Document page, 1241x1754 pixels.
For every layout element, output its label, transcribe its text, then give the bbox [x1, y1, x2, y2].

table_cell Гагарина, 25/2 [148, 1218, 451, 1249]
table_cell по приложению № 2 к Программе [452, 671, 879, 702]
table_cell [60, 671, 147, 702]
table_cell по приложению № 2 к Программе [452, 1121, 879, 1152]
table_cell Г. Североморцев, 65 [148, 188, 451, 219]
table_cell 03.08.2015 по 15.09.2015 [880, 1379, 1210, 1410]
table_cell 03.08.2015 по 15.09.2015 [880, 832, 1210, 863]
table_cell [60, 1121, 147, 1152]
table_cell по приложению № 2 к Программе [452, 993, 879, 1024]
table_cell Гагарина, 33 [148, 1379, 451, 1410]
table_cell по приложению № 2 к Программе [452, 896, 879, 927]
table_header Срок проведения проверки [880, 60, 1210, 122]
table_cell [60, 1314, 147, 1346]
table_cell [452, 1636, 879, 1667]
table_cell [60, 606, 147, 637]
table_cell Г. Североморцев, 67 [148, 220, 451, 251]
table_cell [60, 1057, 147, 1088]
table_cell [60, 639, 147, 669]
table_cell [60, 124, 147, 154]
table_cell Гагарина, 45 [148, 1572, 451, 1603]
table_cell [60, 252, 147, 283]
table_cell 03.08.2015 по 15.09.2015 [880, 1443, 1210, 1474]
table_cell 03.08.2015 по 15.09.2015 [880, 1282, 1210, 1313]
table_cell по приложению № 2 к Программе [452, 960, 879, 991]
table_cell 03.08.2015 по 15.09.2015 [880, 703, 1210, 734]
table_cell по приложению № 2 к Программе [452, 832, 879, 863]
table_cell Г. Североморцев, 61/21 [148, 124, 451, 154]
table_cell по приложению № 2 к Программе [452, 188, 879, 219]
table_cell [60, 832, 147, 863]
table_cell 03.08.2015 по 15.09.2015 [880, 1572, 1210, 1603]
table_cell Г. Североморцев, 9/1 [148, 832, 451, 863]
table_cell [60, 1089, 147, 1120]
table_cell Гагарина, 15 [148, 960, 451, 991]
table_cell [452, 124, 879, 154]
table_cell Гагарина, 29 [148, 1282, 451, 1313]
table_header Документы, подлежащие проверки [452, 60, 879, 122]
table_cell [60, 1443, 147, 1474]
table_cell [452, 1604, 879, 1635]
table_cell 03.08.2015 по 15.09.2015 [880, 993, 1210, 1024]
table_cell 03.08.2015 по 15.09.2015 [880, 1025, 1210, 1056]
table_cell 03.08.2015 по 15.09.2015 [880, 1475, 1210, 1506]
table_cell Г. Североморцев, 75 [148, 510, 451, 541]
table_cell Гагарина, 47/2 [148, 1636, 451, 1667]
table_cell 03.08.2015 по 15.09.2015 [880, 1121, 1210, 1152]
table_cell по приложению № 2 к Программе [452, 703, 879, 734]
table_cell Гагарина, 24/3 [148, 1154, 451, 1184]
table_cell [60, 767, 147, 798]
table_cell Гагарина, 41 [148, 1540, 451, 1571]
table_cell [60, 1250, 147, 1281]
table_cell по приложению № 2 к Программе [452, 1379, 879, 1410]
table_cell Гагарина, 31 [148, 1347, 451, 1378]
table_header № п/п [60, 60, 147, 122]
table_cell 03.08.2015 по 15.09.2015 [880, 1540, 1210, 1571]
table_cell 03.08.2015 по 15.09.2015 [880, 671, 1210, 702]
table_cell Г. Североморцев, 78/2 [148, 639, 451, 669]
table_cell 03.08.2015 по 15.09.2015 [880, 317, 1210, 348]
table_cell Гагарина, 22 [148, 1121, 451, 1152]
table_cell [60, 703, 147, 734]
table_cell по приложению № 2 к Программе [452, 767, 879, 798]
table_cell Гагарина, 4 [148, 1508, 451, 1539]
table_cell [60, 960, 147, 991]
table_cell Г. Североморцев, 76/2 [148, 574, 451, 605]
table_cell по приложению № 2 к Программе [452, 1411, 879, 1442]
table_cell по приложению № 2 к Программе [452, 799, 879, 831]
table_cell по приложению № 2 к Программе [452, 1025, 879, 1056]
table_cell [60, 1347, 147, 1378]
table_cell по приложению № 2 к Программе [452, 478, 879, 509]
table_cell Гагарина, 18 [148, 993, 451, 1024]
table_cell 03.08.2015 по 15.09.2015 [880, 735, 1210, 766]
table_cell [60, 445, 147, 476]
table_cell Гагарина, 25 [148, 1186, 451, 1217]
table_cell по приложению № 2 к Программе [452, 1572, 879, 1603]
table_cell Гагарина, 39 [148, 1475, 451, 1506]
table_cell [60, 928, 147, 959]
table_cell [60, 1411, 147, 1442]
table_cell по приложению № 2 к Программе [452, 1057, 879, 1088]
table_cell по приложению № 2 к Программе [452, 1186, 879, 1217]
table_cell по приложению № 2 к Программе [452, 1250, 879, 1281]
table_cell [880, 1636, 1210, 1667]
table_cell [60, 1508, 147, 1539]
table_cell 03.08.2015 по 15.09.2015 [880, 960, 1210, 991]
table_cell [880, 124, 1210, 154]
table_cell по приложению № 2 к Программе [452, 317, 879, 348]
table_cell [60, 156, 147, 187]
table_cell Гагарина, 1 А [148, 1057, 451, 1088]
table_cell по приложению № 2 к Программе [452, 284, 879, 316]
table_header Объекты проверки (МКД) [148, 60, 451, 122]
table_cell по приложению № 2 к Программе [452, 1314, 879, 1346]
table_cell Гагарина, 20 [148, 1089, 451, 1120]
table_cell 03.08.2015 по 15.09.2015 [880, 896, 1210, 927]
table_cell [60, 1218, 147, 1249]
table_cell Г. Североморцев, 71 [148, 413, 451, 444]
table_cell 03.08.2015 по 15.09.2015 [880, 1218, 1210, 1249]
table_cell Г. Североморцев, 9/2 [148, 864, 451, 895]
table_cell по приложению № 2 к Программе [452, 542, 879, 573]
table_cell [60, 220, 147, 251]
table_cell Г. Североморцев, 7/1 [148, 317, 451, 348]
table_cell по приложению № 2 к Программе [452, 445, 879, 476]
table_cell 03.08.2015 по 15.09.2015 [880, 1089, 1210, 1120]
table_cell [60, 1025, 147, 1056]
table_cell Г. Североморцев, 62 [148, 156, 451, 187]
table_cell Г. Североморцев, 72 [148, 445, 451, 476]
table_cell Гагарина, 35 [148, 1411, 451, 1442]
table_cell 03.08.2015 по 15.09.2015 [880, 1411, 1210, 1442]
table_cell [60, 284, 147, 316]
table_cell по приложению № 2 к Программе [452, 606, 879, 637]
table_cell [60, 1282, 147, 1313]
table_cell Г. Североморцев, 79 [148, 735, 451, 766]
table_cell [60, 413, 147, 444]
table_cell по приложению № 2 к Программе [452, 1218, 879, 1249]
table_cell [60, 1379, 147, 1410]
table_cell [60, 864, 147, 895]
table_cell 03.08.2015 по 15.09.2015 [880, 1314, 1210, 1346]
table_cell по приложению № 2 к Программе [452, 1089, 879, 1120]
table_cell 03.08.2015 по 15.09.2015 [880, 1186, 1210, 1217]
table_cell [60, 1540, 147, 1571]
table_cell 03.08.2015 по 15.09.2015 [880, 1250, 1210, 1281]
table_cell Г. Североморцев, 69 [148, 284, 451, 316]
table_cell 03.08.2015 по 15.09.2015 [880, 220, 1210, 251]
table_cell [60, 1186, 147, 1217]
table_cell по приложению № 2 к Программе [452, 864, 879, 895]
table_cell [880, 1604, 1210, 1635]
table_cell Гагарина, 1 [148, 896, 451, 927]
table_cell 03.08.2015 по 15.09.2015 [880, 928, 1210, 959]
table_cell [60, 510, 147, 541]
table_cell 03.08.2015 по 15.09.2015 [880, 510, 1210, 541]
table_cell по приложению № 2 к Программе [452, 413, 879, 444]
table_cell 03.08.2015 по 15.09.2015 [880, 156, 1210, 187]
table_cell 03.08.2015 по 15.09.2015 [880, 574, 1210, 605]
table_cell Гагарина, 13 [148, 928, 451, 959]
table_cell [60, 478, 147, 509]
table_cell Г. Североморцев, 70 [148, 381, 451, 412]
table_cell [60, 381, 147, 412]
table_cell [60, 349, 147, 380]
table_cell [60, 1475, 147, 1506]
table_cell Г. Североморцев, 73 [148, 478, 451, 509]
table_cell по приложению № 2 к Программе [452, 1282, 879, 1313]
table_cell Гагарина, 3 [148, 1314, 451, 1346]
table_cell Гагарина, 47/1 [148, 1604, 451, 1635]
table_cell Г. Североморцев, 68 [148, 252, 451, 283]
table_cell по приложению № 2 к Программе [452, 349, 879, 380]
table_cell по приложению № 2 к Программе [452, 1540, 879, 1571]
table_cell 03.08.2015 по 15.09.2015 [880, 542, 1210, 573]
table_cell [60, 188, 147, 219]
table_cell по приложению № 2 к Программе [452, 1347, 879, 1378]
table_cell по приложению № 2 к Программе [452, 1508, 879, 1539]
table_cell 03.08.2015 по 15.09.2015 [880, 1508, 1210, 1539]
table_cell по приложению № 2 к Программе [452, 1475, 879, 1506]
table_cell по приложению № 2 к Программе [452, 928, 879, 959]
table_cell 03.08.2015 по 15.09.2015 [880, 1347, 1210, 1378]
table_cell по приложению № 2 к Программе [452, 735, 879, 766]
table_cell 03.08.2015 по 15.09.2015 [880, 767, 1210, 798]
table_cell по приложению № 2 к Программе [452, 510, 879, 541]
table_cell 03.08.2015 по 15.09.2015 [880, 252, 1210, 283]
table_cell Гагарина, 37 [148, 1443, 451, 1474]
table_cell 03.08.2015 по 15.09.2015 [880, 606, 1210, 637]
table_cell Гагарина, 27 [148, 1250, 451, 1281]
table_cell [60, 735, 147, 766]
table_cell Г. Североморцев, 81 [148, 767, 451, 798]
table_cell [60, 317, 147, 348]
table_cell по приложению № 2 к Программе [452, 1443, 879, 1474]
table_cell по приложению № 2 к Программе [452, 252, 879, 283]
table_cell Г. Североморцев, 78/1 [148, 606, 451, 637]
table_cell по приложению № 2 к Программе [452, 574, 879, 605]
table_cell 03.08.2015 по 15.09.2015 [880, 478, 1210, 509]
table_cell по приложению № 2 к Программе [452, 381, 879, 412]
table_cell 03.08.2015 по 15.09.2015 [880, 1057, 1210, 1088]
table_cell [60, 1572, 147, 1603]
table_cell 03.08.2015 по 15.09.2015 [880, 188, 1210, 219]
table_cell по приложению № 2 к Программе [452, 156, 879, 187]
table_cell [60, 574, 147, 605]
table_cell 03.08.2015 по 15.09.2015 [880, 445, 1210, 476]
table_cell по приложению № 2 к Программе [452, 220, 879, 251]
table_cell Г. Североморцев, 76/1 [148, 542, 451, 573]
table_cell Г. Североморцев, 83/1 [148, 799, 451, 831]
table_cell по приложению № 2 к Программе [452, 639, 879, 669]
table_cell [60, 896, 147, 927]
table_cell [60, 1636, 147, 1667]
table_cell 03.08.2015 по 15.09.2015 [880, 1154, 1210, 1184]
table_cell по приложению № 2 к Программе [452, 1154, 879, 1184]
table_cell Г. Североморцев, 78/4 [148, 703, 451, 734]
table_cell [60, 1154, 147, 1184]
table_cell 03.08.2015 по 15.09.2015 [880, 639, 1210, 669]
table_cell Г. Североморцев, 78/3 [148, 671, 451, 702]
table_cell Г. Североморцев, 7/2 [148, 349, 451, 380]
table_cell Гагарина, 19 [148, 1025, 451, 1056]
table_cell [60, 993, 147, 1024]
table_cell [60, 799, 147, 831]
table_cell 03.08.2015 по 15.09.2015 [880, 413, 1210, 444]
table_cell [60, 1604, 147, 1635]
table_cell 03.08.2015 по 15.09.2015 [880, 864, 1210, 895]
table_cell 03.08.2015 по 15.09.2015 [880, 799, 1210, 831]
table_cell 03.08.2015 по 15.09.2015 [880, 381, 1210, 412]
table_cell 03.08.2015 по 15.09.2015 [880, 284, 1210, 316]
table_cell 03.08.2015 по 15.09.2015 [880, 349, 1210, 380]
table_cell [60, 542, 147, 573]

==*==

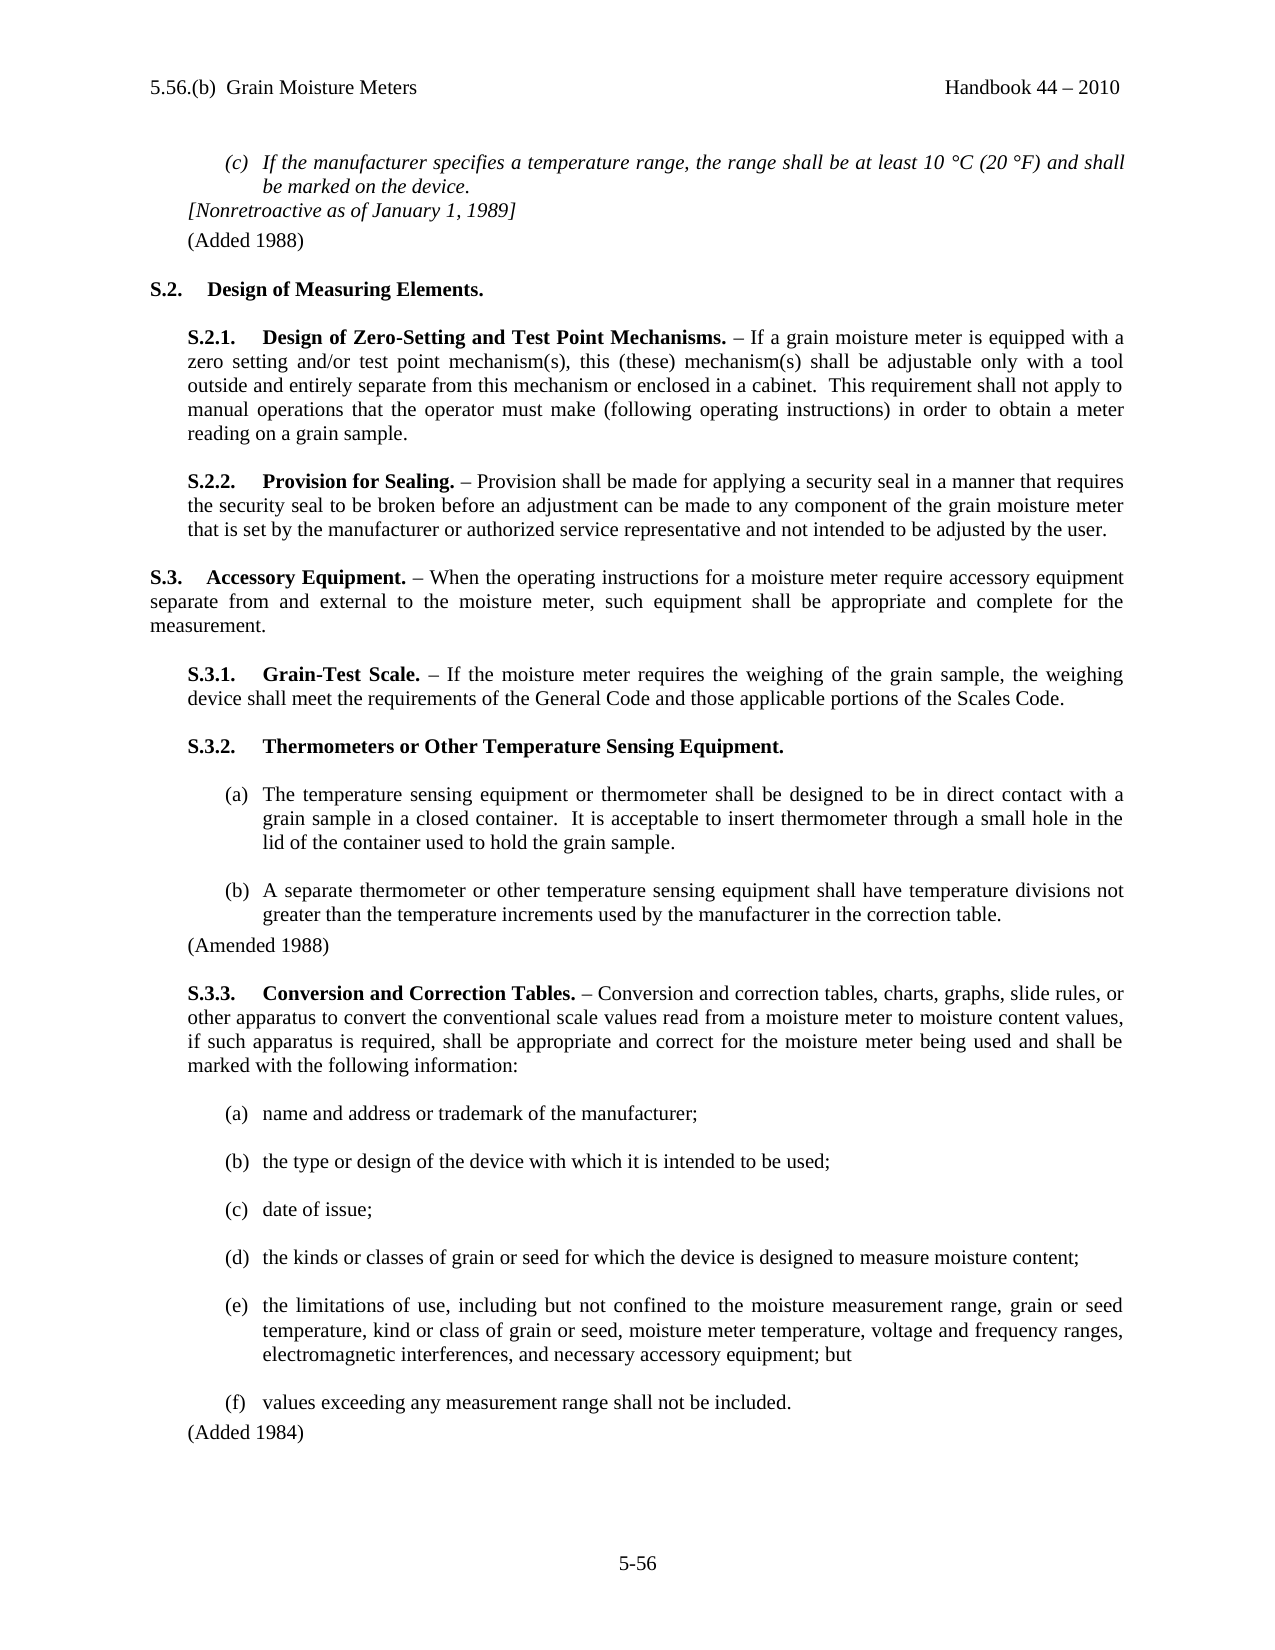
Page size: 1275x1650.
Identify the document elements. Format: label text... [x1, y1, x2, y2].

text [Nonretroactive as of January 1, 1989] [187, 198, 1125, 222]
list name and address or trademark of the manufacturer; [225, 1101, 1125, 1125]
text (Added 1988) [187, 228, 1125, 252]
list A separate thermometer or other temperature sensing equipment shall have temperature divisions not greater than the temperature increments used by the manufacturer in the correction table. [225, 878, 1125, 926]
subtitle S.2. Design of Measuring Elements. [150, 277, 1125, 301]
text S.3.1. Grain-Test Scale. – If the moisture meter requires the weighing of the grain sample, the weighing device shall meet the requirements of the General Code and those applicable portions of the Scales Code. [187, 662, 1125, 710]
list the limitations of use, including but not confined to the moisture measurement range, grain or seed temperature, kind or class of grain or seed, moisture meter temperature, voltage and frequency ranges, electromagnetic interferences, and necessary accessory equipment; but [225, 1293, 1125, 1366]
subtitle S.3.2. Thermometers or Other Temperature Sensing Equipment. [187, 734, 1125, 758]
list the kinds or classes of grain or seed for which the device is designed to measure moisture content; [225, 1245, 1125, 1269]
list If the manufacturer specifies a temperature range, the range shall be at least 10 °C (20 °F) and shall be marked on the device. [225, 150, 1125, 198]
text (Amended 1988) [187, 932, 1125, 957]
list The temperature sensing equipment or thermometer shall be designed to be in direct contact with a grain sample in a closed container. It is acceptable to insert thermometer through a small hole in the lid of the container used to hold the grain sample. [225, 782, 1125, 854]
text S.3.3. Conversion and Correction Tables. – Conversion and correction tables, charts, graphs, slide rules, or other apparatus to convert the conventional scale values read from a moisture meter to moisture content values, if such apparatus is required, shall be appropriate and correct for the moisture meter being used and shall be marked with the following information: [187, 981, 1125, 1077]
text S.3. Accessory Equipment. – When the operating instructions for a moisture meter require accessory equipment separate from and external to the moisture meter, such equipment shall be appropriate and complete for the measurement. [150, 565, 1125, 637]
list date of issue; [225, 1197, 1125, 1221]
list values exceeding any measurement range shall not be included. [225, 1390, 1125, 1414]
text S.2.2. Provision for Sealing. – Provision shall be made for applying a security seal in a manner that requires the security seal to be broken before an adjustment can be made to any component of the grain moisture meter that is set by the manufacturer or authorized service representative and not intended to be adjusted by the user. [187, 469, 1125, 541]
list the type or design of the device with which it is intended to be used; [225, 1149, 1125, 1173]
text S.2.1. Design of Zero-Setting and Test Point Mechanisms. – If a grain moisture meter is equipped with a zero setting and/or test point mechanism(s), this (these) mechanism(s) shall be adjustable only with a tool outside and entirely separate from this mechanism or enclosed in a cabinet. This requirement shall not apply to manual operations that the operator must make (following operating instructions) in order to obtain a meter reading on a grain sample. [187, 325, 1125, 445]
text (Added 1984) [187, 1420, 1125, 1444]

==*==

- _Aim of the task_
Work out how many lines contain the word "Added" in the records, and answer with the number only.

- _Task result_
2